Formation of osteoclast-like cells is suppressed by low frequency,low intensity electric fields

With use of a solenoid to generate uniform time-varying electric fields, the effect of extremely low frequency electric fields on osteoclast-like cell formation stimulated by 1,25(OH)₂D₃ was studied in primary murine marrow culture. Recruitment of osteoclast-like cells was assessed by counting multinuclear, tartrateresistant acid phosphatase positive cells on day 8 of culture. A solenoid was used to impose uniform time-varying electric fields on cells: sham exposures were performed with an identical solenoid with a null net electric field. During the experiments, both solenoids heated interiorly to approximately 1.5°C above ambient incubator temperature. As a result of the heating, cultures in the sham solenoid formed more osteoclast-like cells than those on the incubator shelf (132 ± 12%). For this reason, cells exposed to the sham solenoid were used for comparison with cultures exposed to the active coil.
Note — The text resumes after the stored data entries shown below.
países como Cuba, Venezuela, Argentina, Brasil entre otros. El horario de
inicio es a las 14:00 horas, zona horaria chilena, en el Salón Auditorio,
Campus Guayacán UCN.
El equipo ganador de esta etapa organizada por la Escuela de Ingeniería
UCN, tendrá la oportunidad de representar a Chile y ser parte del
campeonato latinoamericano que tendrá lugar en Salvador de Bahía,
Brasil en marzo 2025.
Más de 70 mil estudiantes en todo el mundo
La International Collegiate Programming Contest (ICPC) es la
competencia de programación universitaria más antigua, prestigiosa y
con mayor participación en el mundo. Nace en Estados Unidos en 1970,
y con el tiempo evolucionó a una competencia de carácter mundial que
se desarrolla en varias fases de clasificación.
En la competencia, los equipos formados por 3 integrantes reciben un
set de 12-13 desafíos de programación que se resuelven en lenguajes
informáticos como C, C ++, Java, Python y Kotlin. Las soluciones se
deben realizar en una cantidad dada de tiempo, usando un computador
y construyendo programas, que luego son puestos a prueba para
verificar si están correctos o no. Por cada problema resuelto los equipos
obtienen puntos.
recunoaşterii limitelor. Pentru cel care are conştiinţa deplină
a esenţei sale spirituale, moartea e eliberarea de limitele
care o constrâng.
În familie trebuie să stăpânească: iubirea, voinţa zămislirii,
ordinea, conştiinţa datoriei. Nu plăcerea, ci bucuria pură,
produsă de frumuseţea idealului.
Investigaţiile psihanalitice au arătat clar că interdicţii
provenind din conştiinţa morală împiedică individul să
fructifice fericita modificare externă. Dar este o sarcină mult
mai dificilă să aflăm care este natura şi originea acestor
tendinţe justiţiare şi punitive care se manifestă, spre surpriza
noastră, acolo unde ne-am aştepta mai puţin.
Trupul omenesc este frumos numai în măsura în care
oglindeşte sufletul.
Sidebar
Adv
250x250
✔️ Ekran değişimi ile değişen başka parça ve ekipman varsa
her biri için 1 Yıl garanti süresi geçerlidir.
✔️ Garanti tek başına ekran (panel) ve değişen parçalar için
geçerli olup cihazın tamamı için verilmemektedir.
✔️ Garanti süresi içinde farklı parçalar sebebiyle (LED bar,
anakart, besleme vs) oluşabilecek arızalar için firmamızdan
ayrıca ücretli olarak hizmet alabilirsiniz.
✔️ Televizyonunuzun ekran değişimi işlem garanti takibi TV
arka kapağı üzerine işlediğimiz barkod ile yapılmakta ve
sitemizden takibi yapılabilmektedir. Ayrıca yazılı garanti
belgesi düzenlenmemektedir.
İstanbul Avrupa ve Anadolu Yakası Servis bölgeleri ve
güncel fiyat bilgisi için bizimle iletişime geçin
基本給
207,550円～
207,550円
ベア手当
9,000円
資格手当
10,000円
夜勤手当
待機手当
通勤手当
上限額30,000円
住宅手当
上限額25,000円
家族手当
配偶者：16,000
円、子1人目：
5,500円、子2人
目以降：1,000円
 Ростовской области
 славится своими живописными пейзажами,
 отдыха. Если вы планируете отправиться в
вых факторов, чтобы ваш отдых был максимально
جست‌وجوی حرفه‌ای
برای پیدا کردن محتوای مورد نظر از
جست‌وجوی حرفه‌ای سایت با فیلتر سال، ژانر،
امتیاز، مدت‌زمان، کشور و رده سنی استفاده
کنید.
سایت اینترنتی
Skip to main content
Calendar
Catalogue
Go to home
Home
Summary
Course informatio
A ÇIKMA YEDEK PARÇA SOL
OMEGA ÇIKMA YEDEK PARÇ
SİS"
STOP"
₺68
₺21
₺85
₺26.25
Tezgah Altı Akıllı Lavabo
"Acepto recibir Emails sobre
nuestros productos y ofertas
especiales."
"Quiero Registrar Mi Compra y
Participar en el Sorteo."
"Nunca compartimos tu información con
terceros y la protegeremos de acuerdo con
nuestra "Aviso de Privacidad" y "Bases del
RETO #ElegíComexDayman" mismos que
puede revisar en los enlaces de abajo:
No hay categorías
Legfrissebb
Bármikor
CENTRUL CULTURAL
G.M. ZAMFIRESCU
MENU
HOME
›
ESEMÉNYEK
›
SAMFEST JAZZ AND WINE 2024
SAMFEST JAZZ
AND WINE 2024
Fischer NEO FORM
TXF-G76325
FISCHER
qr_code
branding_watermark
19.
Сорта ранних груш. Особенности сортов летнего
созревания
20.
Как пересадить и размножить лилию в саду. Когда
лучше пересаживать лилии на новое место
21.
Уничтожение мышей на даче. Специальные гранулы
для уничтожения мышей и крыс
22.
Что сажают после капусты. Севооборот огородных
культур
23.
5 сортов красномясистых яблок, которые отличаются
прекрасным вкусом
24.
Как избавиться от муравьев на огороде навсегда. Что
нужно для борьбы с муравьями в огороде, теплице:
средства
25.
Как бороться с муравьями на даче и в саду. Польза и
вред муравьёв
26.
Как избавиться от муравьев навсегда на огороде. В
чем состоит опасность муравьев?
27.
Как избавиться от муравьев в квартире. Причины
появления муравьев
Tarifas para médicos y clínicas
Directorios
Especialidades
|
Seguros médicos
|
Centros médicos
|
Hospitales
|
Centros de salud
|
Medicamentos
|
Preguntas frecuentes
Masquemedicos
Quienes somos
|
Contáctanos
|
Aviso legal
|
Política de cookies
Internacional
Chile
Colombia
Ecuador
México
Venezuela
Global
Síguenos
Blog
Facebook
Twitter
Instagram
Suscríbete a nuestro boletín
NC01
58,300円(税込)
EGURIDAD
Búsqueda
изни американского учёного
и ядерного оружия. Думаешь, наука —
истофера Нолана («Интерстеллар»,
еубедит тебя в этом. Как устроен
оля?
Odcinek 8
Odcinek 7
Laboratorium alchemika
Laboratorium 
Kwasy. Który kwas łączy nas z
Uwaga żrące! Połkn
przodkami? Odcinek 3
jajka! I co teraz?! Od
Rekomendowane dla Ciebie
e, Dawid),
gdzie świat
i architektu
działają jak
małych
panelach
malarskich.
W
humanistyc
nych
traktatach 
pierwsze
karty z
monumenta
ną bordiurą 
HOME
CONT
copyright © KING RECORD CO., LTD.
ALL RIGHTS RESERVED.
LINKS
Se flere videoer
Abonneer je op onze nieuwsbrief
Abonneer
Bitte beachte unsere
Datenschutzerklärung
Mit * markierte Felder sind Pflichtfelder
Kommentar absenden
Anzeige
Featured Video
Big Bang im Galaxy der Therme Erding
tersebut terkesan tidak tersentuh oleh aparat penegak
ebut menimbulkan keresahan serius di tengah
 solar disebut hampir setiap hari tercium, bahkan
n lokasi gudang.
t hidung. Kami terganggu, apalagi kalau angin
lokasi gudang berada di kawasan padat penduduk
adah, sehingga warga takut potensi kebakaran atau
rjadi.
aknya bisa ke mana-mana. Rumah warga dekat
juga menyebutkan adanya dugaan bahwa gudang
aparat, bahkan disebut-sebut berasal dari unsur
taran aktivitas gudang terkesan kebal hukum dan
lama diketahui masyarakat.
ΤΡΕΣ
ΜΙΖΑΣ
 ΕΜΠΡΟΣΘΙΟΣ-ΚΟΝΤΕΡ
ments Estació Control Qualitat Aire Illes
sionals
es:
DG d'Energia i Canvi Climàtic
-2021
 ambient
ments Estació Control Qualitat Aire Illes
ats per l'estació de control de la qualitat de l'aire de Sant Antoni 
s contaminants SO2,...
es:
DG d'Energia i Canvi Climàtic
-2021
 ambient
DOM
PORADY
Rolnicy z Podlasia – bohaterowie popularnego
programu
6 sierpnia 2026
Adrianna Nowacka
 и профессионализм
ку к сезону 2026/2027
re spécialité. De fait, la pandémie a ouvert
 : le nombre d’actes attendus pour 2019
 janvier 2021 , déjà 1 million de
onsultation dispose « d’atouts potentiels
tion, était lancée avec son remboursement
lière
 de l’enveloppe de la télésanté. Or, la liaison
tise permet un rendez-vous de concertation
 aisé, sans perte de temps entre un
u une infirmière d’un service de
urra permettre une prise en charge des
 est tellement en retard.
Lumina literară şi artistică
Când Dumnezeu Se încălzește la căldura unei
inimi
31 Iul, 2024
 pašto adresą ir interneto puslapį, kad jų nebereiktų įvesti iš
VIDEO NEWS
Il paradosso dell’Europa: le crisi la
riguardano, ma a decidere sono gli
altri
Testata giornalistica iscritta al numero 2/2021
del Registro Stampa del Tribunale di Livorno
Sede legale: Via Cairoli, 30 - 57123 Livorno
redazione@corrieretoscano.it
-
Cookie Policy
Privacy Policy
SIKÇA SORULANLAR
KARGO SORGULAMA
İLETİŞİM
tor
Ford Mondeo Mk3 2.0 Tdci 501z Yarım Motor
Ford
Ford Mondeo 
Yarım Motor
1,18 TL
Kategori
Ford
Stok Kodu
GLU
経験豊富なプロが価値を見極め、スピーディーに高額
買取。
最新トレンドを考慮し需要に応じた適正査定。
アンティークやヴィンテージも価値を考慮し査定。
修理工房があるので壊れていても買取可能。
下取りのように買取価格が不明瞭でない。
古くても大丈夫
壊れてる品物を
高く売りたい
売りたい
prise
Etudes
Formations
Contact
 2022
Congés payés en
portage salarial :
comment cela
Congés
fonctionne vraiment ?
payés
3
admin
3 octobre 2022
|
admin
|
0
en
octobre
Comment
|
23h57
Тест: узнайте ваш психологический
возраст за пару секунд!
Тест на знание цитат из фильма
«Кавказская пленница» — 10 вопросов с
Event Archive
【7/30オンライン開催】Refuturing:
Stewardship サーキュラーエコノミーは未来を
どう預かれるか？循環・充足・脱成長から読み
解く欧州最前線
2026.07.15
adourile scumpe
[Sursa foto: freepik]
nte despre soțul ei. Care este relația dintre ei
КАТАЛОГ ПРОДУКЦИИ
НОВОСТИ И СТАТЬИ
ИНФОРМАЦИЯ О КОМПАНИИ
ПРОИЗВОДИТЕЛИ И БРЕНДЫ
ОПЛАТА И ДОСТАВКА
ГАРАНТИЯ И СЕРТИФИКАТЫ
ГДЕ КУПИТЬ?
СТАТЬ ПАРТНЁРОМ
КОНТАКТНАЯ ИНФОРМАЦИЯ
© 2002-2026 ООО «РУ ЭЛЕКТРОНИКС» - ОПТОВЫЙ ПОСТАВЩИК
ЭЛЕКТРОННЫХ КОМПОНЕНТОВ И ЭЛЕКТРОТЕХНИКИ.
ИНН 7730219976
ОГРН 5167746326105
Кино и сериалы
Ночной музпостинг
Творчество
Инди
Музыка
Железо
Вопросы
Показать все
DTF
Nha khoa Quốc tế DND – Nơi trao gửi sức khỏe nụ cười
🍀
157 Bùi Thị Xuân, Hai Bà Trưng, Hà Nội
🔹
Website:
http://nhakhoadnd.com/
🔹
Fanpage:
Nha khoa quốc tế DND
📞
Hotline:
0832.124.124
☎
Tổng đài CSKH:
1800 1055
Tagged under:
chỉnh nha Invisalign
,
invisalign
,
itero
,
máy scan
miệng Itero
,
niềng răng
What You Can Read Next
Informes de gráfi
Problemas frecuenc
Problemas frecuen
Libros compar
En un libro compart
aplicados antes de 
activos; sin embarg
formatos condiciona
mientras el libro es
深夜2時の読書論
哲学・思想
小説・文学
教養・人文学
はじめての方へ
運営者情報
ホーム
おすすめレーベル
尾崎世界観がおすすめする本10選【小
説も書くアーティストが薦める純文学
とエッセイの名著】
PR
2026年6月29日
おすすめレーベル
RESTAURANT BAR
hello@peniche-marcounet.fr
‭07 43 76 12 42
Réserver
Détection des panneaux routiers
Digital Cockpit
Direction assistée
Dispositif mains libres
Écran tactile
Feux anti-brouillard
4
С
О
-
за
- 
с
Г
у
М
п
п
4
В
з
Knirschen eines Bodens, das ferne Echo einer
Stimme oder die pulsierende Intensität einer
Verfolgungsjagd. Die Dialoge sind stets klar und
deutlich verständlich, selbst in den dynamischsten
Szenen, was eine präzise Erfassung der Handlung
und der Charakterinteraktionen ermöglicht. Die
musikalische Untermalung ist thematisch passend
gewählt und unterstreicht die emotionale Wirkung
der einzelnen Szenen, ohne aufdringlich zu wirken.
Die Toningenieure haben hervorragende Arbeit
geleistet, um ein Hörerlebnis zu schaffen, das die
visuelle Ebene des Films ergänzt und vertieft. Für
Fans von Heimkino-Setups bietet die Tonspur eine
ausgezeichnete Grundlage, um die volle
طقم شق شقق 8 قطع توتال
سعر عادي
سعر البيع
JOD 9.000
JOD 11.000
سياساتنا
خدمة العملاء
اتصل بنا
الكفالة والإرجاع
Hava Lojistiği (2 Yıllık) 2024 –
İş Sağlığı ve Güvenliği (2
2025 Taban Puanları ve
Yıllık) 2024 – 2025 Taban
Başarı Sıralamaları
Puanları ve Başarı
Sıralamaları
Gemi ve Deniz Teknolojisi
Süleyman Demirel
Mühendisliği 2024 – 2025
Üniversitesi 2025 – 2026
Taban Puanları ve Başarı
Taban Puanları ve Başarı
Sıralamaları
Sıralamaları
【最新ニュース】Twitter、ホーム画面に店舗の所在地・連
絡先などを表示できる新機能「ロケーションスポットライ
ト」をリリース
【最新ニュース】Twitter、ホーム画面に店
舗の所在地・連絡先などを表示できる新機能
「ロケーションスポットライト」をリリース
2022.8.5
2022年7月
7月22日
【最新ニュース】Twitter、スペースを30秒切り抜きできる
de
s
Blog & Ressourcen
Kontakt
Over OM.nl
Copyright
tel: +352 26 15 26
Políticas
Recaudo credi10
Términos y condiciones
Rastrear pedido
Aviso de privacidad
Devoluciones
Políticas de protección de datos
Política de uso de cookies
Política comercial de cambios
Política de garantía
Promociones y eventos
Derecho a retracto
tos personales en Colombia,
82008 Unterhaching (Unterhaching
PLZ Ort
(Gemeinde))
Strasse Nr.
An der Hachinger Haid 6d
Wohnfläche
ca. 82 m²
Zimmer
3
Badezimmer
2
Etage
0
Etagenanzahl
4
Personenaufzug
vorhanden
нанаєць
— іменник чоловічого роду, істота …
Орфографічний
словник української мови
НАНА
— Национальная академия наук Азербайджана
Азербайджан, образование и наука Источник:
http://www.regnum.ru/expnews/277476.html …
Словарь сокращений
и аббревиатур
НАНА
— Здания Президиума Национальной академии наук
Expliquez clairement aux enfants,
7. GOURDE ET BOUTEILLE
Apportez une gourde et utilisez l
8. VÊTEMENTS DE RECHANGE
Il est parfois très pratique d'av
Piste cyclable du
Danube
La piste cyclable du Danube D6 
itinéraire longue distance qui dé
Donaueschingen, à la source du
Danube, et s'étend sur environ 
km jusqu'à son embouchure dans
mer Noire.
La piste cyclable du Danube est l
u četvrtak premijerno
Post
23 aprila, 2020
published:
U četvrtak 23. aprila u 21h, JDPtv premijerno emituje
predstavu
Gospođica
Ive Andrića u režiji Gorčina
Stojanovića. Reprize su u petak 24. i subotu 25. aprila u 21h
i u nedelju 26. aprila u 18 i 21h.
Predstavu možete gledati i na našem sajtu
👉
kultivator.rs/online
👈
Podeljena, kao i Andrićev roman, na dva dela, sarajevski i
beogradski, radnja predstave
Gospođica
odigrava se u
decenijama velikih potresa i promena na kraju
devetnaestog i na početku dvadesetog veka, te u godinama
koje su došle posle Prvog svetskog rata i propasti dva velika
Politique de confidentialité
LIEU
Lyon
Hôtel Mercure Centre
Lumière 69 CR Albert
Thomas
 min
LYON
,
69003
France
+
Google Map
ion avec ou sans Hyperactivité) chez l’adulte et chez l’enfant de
Marrow cells were plated at 1.4 × 10⁶/cm² in square chamber dishes and exposed to 60 Hz electric fields at 9.6 μV/cm from days 1 to 8. Field exposure inhibited osteoclast-like cell recruitment by 17 ± 3% as compared with sham exposure (p < 0.0001). Several variables, including initial cell plating density, addition of prostaglandin E₂ to enhance osteoclast-like cell recruitment, and field parameters, were also assessed. In this secondary series, extremely low frequency fields inhibited osteoclast-like cell formation by 24 ± 4% (p < 0.0001), with their inhibitory effect consistent throughout all variations in protocol. These experiments demonstrate that extremely low intensity, low frequency sinusoidal electric fields suppress the formation of osteoclast-like cells in marrow culture. The in vitro results support in vivo findings that demonstrate that electric fields inhibit the onset of osteopenia and the progression of osteonecrosis: this suggests that extremely low frequency fields may inhibit osteoclast recruitment in vivo.